Nikki Bond, Senior Research Officer, Money and Mental Health Policy Institute

When the disability pay gap and the cost of living crisis collide

29 April 2022

Earlier this week, the Office for National Statistics released two new batches of data, specifically around the disability pay gap and the impact on individuals of the rising cost of living. Taken in isolation, each makes for a worrying read. Together, they shine a new light on the potential scale of harm that people with disabilities, including those with mental health problems, may face in the coming months. 

The disability pay gap

While progress has been made over the last decade in supporting more people with disabilities into work, the gap in typical pay between disabled and non-disabled employees has increased. Overall, disabled employees typically earn 13.8% less than non-disabled employees, equating to £1.93 less per hour. That difference varies across disabilities, with some facing larger gaps. Employees with mental illness as their main disorder experience a 22.1% pay gap – equating to earning more than a fifth less than people without disabilities.  

The disability pay gap is persistent. Beyond supporting people with disabilities into employment, there has been little concerted effort to address lower earnings or support in-work progression for people with mental health problems. Persistently low pay has a huge impact on the security and stability you feel in the rest of your life. 

Lower average incomes mean that people with mental health problems are more likely to rent their homes, and be subject to the instability that this can bring. They’re also less likely to have savings to fall back on to see them through hard times. A quarter of people with mental health problems report that they do not have any money in savings to use for an unexpected expense, compared to 18% of people without a mental health problem. This financial precarity is why people with mental health problems are likely to be among the hardest hit by the ongoing cost of living crisis. 

The impact of the rising cost of living

With increasing food prices, hikes to the price of fuel and energy bills doubling, it’s no surprise that the rising cost of living impacted nine in ten of us in March 2022. However, some people are struggling to adjust to these increases more than others. 

Nearly a quarter (23%) of adults reported that it was difficult to pay their usual household bills in the last month, compared with just around one in six reporting difficulties in November last year. The bills people are struggling with are the essentials – heating and housing. Four in ten (43%) people reported it was difficult to afford their energy bills, and three in ten (30%) said it was difficult to afford their housing payments. 

For some, cutting back on luxuries will help them make ends meet. For others, there is no such buffer. Lots of people with mental health problems can’t cut down on takeaways or use lower cost supermarkets because these were luxuries they never enjoyed, or fell by the wayside a long time ago. Difficulties paying essential bills has consequences. You can either make the payment and cut back on essentials like food, or miss the payment and collections activity starts, even though you simply have no means of paying.

“The shortfall will need to be that we buy less food and pay for less gas / electricity – we have prepayment meters. Because the bills need to be paid as a priority.” Expert by experience

Double whammy

For people with mental health problems, these cost of living challenges follow years of cuts to benefits, a persistent disability pay gap, and less savings and higher debts. People with mental health problems simply do not have the financial buffer to see them through this crisis.   

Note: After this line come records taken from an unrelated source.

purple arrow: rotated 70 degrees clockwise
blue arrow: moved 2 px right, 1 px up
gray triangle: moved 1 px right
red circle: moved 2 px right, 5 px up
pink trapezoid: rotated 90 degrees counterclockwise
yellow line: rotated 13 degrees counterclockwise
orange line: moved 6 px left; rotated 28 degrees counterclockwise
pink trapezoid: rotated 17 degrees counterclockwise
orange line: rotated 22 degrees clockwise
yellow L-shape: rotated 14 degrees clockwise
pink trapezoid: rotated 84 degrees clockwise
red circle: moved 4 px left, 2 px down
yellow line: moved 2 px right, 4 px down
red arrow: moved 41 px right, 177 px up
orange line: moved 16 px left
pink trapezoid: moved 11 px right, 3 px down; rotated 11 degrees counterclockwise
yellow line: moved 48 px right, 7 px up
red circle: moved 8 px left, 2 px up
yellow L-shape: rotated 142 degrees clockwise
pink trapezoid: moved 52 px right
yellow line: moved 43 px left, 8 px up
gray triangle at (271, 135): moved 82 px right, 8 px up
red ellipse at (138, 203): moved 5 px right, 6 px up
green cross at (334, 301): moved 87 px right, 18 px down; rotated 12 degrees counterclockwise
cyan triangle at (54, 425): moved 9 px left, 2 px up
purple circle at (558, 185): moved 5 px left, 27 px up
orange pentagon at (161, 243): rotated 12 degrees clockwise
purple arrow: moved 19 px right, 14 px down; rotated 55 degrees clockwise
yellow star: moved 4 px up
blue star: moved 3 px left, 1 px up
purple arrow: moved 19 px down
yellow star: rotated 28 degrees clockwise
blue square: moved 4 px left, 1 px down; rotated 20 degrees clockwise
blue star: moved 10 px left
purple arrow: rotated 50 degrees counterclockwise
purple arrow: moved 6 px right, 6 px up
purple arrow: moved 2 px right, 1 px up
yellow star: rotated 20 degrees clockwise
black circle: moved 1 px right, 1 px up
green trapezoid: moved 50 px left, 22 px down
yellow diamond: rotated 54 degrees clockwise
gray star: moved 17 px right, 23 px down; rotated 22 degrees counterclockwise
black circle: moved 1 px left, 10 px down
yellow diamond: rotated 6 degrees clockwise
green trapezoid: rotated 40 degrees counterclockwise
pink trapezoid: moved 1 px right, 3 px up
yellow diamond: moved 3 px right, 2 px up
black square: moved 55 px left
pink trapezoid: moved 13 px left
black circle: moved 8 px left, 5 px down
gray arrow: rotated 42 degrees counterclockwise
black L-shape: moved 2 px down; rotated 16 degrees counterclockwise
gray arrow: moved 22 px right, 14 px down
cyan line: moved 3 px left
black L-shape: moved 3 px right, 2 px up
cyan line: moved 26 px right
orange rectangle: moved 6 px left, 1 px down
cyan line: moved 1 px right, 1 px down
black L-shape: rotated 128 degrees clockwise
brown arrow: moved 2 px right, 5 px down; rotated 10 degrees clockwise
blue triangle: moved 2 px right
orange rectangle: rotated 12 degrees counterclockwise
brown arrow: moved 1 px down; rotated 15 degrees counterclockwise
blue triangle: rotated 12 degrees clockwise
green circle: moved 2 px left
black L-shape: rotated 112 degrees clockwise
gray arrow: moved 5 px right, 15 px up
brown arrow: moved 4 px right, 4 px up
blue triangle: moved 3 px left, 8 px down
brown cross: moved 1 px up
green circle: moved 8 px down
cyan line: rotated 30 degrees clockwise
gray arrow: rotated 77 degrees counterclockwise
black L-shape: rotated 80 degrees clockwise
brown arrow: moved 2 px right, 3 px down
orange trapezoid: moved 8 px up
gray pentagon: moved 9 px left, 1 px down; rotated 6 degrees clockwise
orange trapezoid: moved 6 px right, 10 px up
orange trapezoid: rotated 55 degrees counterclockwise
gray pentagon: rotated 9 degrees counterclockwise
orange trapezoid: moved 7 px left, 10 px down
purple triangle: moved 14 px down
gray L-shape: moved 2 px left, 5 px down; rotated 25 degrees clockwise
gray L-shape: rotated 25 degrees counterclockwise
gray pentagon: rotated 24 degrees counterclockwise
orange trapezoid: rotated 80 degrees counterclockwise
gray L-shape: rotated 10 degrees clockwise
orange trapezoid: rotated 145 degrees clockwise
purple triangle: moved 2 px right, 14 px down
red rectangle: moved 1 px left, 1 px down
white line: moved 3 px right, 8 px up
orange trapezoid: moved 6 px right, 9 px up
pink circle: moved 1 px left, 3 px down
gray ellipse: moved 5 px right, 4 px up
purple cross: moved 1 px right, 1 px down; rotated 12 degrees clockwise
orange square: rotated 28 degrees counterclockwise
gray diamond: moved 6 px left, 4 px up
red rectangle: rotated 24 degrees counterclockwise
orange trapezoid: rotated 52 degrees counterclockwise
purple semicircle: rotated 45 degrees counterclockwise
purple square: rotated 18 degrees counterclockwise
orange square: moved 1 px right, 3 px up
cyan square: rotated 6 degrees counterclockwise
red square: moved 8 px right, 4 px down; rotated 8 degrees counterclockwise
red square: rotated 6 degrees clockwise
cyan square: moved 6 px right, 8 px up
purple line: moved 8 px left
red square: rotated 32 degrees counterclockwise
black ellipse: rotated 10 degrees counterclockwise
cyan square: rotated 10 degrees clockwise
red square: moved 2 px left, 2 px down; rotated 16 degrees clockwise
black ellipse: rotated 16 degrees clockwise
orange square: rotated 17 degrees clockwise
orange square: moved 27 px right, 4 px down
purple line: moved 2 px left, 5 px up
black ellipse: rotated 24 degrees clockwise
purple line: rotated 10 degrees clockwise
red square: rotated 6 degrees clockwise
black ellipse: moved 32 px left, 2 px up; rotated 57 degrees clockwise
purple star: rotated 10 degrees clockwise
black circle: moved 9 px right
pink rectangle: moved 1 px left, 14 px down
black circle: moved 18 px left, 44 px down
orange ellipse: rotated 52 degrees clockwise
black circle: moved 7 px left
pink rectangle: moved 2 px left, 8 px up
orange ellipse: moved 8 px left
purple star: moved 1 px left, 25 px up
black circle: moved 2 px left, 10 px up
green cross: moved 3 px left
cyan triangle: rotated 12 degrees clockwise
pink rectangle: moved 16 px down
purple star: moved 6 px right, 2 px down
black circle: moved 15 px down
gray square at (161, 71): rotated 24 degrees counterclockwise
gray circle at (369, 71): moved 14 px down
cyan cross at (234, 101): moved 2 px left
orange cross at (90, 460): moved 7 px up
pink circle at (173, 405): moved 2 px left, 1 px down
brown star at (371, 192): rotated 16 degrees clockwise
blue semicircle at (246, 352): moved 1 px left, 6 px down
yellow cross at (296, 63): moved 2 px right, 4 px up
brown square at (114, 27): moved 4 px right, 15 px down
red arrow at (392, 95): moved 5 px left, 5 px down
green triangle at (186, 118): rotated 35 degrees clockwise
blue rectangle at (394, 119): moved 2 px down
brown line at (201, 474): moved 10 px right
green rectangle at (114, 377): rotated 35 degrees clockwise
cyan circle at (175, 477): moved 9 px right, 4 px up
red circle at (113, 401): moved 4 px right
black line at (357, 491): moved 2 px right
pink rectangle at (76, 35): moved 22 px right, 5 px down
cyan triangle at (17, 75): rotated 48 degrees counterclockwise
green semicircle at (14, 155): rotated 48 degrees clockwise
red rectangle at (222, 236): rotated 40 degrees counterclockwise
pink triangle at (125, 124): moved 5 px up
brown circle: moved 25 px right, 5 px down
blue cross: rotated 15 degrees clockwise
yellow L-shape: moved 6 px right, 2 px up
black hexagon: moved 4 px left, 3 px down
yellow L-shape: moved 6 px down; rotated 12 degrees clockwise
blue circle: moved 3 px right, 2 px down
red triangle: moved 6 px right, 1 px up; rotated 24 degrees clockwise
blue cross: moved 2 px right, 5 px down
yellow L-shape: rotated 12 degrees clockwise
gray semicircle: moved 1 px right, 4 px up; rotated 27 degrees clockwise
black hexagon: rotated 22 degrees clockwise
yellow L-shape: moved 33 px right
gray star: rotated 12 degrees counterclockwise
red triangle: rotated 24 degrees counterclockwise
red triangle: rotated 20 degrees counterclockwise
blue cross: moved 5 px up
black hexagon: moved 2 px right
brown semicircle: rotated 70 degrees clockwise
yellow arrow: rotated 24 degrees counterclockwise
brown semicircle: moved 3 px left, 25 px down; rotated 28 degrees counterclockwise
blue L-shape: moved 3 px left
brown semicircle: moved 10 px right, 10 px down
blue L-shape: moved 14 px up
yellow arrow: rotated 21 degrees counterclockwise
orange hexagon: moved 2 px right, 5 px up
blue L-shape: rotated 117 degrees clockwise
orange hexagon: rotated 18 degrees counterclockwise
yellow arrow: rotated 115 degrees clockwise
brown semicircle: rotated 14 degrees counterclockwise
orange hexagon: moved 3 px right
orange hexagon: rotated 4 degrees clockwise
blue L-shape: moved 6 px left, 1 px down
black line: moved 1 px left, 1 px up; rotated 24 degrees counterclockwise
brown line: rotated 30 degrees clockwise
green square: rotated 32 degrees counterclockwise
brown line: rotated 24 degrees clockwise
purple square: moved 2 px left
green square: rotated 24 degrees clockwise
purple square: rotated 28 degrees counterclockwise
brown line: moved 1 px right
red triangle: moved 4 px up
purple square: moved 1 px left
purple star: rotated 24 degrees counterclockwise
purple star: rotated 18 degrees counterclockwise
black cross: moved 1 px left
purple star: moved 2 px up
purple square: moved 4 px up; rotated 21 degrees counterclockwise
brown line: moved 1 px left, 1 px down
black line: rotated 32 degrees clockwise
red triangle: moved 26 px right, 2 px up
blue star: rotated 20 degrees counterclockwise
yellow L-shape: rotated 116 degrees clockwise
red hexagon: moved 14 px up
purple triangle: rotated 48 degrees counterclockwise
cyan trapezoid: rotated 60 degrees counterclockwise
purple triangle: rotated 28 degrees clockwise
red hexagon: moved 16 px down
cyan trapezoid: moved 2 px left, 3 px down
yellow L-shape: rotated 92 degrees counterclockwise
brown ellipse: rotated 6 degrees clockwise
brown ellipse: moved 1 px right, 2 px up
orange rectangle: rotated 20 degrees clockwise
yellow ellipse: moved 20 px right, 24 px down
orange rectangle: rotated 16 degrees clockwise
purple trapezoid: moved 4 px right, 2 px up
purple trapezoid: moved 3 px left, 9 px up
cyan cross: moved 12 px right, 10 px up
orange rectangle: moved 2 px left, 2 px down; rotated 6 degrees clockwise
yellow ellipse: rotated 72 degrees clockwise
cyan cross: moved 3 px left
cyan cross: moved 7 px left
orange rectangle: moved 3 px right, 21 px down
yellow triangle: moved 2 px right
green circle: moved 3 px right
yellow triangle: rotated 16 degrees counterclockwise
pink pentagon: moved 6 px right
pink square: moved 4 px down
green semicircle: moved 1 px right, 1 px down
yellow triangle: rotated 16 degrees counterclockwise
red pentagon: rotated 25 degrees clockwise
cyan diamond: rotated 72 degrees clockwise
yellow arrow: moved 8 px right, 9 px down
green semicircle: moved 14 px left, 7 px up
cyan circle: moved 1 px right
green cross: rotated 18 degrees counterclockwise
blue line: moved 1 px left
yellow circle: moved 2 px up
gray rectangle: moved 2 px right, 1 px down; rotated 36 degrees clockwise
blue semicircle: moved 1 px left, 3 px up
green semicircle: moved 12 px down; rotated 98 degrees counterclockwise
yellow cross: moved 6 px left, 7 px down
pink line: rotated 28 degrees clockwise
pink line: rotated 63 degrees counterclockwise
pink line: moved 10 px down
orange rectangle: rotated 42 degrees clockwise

“I have eaten into my savings and have adjusted my spend. It’s painful to watch savings disappear… But I have no emergency funds left for future problems.” Expert by experience

“There are times I’ve had to go without food to make sure we have heating or electricity.” Expert by experience

These findings, although alarming, are not new. We’ve long known that the most vulnerable are in a more precarious position and likely to be harder hit. But there are steps the government can take to support people, including those with mental health problems, through the cost of living crisis. 

  • As a priority, the Treasury should direct additional funds intended to support low income households with the cost of living crisis through the benefits system, by uprating benefit levels more quickly to better match the pace of inflation.
  • If the government is unwilling to target support through the benefits system, and intends on distributing additional support through local authority-administered schemes, as is the case with the Household Support Fund (HSP), government should review how local councils administered the HSP and how well it reached those most in need.
  • As a longer-term goal, DWP should pilot a targeted programme of in-work progression for people with disabilities, in efforts to narrow the disability pay gap.  

People who are severely unwell with mental health problems cannot simply work their way out of this crisis, nor can they wait for long term changes from employers to support them in work. They need support and they need it now.